When it doesn't fit¶
- The filtering is a security boundary. Skip-on-miss would then be skip-on-unknown-user, which is the wrong fail direction. Security filters should fail closed (concepts/fail-open-vs-fail-closed at security altitude).
- The "untrimmed" fallback doesn't exist — if the trimming is structural (e.g. "extract the query predicate from this gRPC"), there's no untrimmed form to fall back to.
- The downstream tier can't handle the untrimmed form. If leaves were strictly-typed to the trimmed allowlist and would reject unknown fields, passthrough would make things worse.
Related invariants at Pinterest¶
Three complementary safeguards in the Feature Trimmer design:
- Init-failure railguard — parse failures on boot alert on-call but don't block host launch. "This decision preserves our ability to respond to capacity-related incidents, especially if a deeper issue is affecting the Feature Trimmer module itself." Same fail-open posture at the module-lifecycle altitude.
- Per-bundle failure isolation — a bad bundle's stale map only affects its bundle, not the whole consolidated map. (See patterns/file-watcher-atomic-swap-consolidated-map.)
- Backward-compatible rolling-deploy artefact — current + pending-version allowlists both shipped to avoid the window where a pending leaf is receiving requests the root hasn't been told about.
Together these three turn a "trimmer blast radius" into a "trimmer availability story": each failure is localised, each failure is observable, and the worst case is lost trim savings, not lost requests.
Failure modes¶
- Silent allowlist staleness masks a real bug. If a model's allowlist is wrong (not missing — present but mis-derived), skip-on-miss won't trigger and the leaf will see trimmed payloads missing features it actually needs. This is a deeper correctness failure the pattern does not catch. Mitigated by the "signatures are stable across versions" invariant + the leaf's own feature converter being the authoritative feature-selector.
- Persistent miss not alerted — if a model is rolled out but its allowlist never shows up, the trimmer silently passes untrimmed forever. A runtime metric
(trim_miss_rate per model)would catch this; Pinterest's post doesn't mention such a metric explicitly.
Sibling patterns¶
- concepts/fail-open-vs-fail-closed — the general framing this pattern's choice lives inside.
- concepts/fail-stale — Cloudflare's preferred posture: prefer last-known-good config to fail-open; here there's no "last known good" for an unknown model so fail-open is the next rung.

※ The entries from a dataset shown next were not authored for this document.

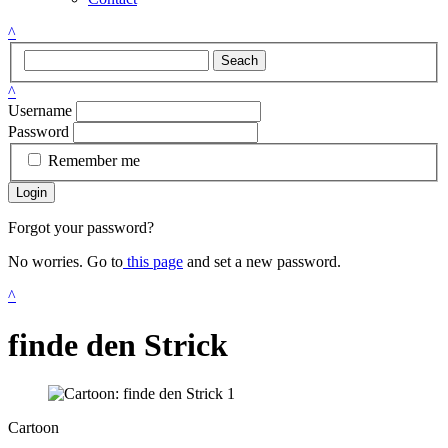
^
Seach
^
Username
Password
Remember me
Login
Forgot your password?
No worries. Go to
this page
and set a new password.
^
finde den Strick
Cartoon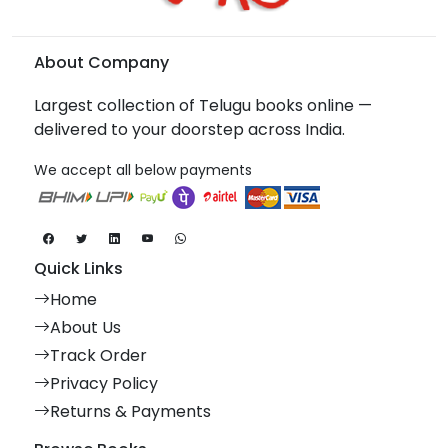
About Company
Largest collection of Telugu books online —
delivered to your doorstep across India.
We accept all below payments
Quick Links
Home
About Us
Track Order
Privacy Policy
Returns & Payments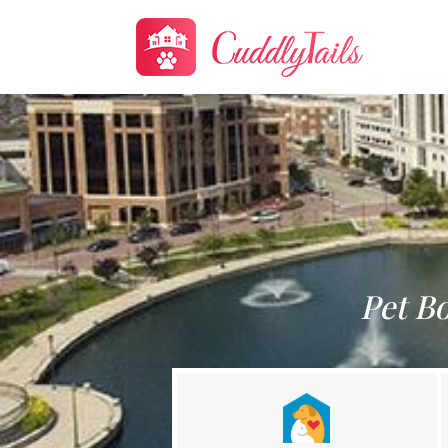
Pet B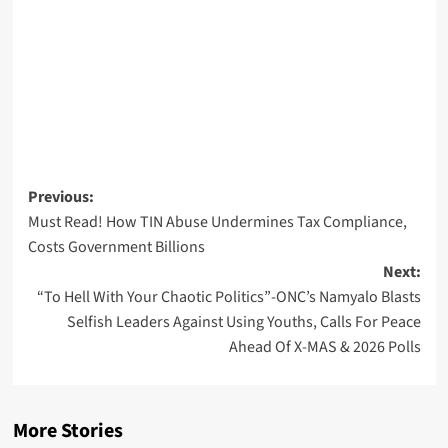
Post
Previous:
Must Read! How TIN Abuse Undermines Tax Compliance,
navigation
Costs Government Billions
Next:
“To Hell With Your Chaotic Politics”-ONC’s Namyalo Blasts
Selfish Leaders Against Using Youths, Calls For Peace
Ahead Of X-MAS & 2026 Polls
More Stories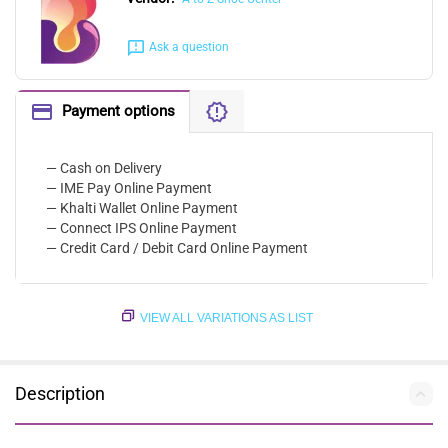
Ask a question
Payment options
— Cash on Delivery
— IME Pay Online Payment
— Khalti Wallet Online Payment
— Connect IPS Online Payment
— Credit Card / Debit Card Online Payment
VIEW ALL VARIATIONS AS LIST
Description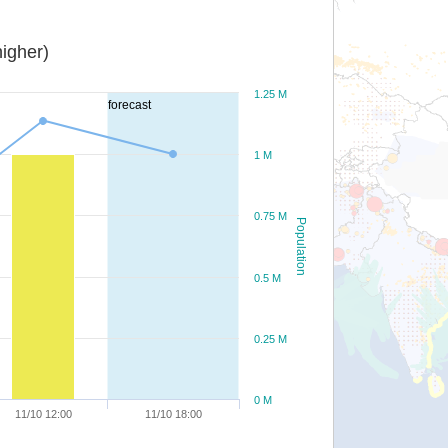
igher)
1.25 M
forecast
1 M
0.75 M
Population
0.5 M
0.25 M
0 M
11/10 12:00
11/10 18:00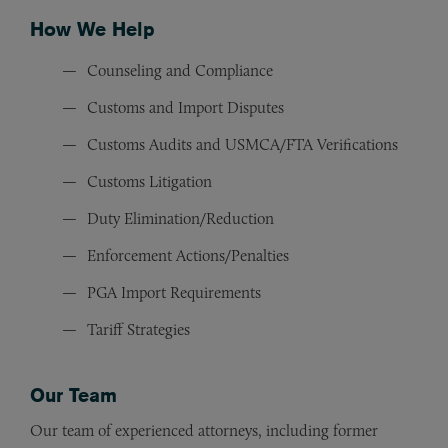
How We Help
Counseling and Compliance
Customs and Import Disputes
Customs Audits and USMCA/FTA Verifications
Customs Litigation
Duty Elimination/Reduction
Enforcement Actions/Penalties
PGA Import Requirements
Tariff Strategies
Our Team
Our team of experienced attorneys, including former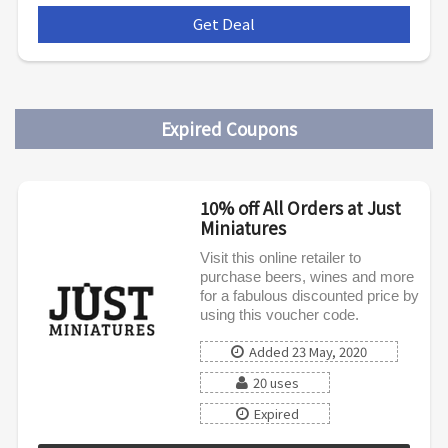
Get Deal
***
Expired Coupons
10% off All Orders at Just
Miniatures
Visit this online retailer to
purchase beers, wines and more
for a fabulous discounted price by
using this voucher code.
Added 23 May, 2020
20 uses
Expired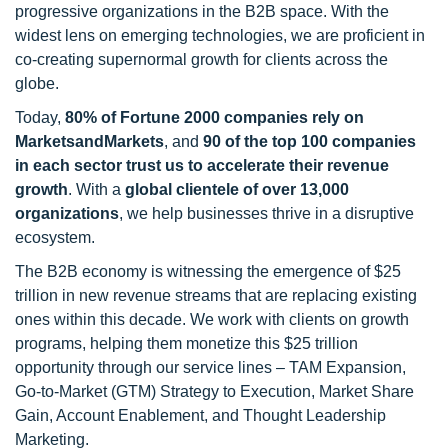
progressive organizations in the B2B space. With the
widest lens on emerging technologies, we are proficient in
co-creating supernormal growth for clients across the
globe.
Today,
80% of Fortune 2000 companies rely on
MarketsandMarkets
, and
90 of the top 100 companies
in each sector trust us to accelerate their revenue
growth
. With a
global clientele of over 13,000
organizations
, we help businesses thrive in a disruptive
ecosystem.
The B2B economy is witnessing the emergence of $25
trillion in new revenue streams that are replacing existing
ones within this decade. We work with clients on growth
programs, helping them monetize this $25 trillion
opportunity through our service lines – TAM Expansion,
Go-to-Market (GTM) Strategy to Execution, Market Share
Gain, Account Enablement, and Thought Leadership
Marketing.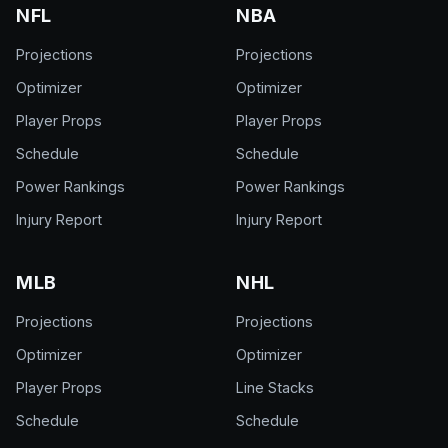
NFL
NBA
Projections
Projections
Optimizer
Optimizer
Player Props
Player Props
Schedule
Schedule
Power Rankings
Power Rankings
Injury Report
Injury Report
MLB
NHL
Projections
Projections
Optimizer
Optimizer
Player Props
Line Stacks
Schedule
Schedule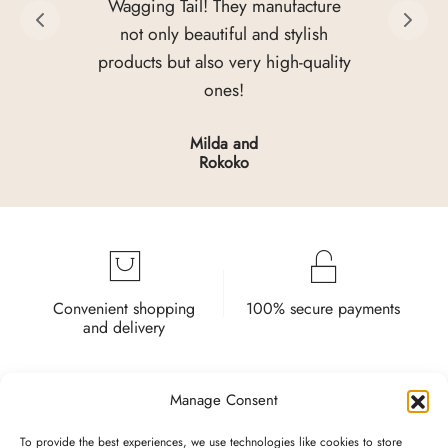
Wagging Tail! They manufacture
not only beautiful and stylish
products but also very high-quality
ones!
Milda and
Rokoko
Convenient shopping
100% secure payments
and delivery
Manage Consent
To provide the best experiences, we use technologies like cookies to store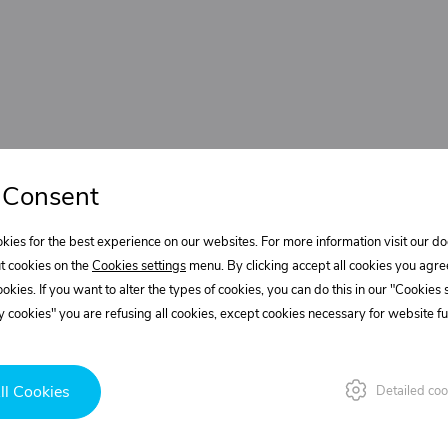
 Consent
kies for the best experience on our websites. For more information visit our 
t cookies on the
Cookies settings
menu. By clicking accept all cookies you agre
cookies. If you want to alter the types of cookies, you can do this in our "Cookies
 cookies" you are refusing all cookies, except cookies necessary for website fun
ll Cookies
Detailed coo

- Seccomp / syscall allowlist with permissive mode — Linux-kernel altitude analogue; permissive mode logs violations without blocking.
- Web-application-firewall in detection mode — same fail-open posture at WAF altitude during rollout.
Seen in¶
- 2026-05-01 Pinterest — Optimizing ML Workload Network Efficiency (Part I): Feature Trimmer (sources/2026-05-01-pinterest-optimizing-ml-workload-network-efficiency-part-i-feature-trimmer) — canonical; three layers of skip-on-miss (no model allowlist → untrimmed; version unknown → latest-version fallback; init parse failure → alert but don't block launch); explicit reasoning about keeping the trimmer off the failure-availability path.
Related¶
- concepts/send-what-you-use — the optimisation this pattern protects the availability of.
- concepts/fail-open-vs-fail-closed — the general framing.
- concepts/fail-stale — sibling preferred-posture where last-known-good is available.
- systems/pinterest-feature-trimmer — the canonical production instance.
- patterns/feature-allowlist-over-blocklist — the allowlist representation this pattern protects.
- patterns/artifact-rides-model-deploy-pipeline — the operational prevention layer (minimise misses).